By David E. Hubler
Contributor, EDM Digest
As residents of Hawaii’s Big Island await a predicted major eruption of the Kilauea volcano, the18th volcanic fissure opened on Sunday. The new fissure sent gases and lava exploding into the air, the Associated Press reported.
The fissure prompted local officials to issue calls for more evacuations. “Continued earthquake activity and additional outbreaks in the area are likely,” the Civil Defense Agency warned in its 6 p.m. Sunday (midnight Eastern time) update.
Warnings of ‘Explosive Eruption’ from Kilauea with Lava Outbreaks
Civil Defense officials are warning of the possibility of an “explosive eruption” because the lava level continues to drop in the summit lake at Mount Kilauea. What was recently an overflowing lake of lava has dropped by nearly 300 meters (1,000 feet).
If that lava lake continues to drain, scientists at the Hawaii Volcano Observatory believe it could set off a cascade of events. That would cause the “explosive” eruption, along with widespread ash fall, Maddie Stone of the Earther blog explained.

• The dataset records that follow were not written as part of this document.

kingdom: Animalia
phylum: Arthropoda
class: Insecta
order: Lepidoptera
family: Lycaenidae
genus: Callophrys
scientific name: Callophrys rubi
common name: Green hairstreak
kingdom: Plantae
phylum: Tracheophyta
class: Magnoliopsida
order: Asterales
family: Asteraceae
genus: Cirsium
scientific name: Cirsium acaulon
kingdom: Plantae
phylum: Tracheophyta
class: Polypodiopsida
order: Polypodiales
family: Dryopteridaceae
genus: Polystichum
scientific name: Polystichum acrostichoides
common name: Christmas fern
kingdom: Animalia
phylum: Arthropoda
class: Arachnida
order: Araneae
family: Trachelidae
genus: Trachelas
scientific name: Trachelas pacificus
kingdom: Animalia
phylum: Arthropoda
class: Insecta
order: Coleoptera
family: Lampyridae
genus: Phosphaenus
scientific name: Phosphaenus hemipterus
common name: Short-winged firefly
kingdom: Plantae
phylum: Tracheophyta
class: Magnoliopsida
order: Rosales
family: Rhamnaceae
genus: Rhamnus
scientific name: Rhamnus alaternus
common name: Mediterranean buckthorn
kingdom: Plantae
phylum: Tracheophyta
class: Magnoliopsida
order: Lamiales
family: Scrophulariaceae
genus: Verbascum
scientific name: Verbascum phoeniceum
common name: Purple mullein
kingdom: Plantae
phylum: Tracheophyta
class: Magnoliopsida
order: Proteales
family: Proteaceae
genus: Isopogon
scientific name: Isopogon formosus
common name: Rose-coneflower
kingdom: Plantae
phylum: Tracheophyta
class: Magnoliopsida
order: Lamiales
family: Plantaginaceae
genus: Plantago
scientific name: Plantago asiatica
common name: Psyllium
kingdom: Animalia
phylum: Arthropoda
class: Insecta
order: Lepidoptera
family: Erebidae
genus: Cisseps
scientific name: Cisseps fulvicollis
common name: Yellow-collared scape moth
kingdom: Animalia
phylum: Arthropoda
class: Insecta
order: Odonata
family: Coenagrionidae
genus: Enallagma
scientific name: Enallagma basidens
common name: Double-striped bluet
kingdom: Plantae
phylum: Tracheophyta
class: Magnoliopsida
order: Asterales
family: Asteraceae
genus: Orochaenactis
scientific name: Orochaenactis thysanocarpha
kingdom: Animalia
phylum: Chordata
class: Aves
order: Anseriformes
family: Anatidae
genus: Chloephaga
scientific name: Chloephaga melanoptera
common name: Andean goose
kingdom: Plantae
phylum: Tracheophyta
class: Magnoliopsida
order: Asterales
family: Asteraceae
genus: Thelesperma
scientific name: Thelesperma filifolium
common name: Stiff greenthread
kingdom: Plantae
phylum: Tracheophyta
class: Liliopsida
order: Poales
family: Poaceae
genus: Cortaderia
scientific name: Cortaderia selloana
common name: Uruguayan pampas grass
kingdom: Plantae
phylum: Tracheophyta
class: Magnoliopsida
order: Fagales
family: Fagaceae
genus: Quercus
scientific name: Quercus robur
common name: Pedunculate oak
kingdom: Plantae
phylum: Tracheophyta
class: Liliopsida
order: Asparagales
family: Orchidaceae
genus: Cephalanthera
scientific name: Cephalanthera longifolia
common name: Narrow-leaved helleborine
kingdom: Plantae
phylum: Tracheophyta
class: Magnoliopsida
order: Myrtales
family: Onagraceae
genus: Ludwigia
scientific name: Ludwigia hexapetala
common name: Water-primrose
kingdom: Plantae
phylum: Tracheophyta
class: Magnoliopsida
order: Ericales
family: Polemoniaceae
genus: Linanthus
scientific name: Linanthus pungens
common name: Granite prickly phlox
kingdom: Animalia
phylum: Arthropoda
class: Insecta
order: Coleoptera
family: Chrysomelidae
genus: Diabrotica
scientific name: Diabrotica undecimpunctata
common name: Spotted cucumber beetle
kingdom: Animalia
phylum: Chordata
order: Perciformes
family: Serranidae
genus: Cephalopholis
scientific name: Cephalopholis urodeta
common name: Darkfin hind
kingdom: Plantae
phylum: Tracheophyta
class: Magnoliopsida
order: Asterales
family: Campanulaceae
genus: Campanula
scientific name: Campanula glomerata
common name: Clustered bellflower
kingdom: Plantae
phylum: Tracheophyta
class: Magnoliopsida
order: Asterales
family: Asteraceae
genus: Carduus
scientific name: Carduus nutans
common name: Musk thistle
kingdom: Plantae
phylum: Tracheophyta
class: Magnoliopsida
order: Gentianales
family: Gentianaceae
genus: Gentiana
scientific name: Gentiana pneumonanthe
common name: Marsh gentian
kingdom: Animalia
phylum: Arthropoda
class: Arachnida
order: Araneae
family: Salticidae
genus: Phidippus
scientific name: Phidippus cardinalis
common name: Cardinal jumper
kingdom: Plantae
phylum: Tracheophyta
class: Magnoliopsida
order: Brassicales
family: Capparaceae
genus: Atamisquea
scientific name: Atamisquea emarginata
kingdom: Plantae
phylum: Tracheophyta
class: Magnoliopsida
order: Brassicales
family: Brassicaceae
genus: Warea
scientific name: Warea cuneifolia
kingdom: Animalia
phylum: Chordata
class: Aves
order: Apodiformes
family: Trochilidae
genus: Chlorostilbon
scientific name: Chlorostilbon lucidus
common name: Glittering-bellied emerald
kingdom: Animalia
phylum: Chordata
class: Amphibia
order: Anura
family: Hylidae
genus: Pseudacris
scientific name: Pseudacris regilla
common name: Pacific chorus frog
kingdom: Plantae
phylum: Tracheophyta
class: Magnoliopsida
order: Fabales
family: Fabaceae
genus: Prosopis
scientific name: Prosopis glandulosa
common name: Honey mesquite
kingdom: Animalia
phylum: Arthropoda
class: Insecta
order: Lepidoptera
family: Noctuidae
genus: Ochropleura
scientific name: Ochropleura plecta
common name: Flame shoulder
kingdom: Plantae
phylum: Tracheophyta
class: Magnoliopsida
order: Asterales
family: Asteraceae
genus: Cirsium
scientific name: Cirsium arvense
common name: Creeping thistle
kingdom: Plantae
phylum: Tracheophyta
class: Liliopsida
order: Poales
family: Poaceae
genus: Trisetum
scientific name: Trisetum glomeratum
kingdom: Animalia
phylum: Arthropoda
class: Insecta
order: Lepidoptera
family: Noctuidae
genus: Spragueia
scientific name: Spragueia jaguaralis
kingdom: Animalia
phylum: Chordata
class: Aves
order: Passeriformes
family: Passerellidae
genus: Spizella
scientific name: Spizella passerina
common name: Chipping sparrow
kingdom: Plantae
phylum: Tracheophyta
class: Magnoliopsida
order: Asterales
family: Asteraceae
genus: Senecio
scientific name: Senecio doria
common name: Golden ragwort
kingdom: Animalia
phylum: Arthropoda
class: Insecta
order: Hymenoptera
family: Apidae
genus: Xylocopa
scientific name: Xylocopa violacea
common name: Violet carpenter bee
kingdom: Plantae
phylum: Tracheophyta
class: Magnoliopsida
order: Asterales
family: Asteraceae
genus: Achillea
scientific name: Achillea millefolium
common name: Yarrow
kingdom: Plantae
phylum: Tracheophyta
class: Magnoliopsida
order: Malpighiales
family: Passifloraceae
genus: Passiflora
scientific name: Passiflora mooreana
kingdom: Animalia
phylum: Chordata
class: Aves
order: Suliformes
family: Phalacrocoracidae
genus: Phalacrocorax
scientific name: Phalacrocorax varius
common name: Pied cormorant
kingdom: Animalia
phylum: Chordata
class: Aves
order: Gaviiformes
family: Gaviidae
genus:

Sunday’s activity “was dominated by lava fountaining, explosion of spatter bombs hundreds of feet into the air, and several advancing lava flow lobes moving generally northeast from fissure 17 at the downrift (northeast) end of the new fissure system,” the U.S. Geological Survey stated.
“Additional outbreaks of lava are possible,” the USGS warned. “Communities downslope of these fissures could be at risk from lava inundation. Activity can change rapidly.”
Highway 132 Could Be Cut Off by Lava Flows, Making Evacuation More Difficult
Janet Snyder, spokeswoman for Hilo Mayor Harry Kim, told the Honolulu Star-Advertiser that if the fissures continue opening in the same linear path that previous fissures have been following, Highway 132 could be cut off by lava flows. That would make it more difficult for residents to evacuate the area.
The lava breakouts could eventually extend all the way to the coastline, Snyder said, which could isolate Lower Puna residents.
Evacuation Orders Remain in Effect for Lanipuna and Leilani Estates
Residents in the Lanipuna area near the volcano are being told to be alert for gas emissions and active eruptions. The Lanipuna area and nearby Leilani Estates remain under an evacuation order.
Leilani Estates was evacuated after the first lava flows on May 3. Since then, nearly 2,000 people have been evacuated from the neighborhood.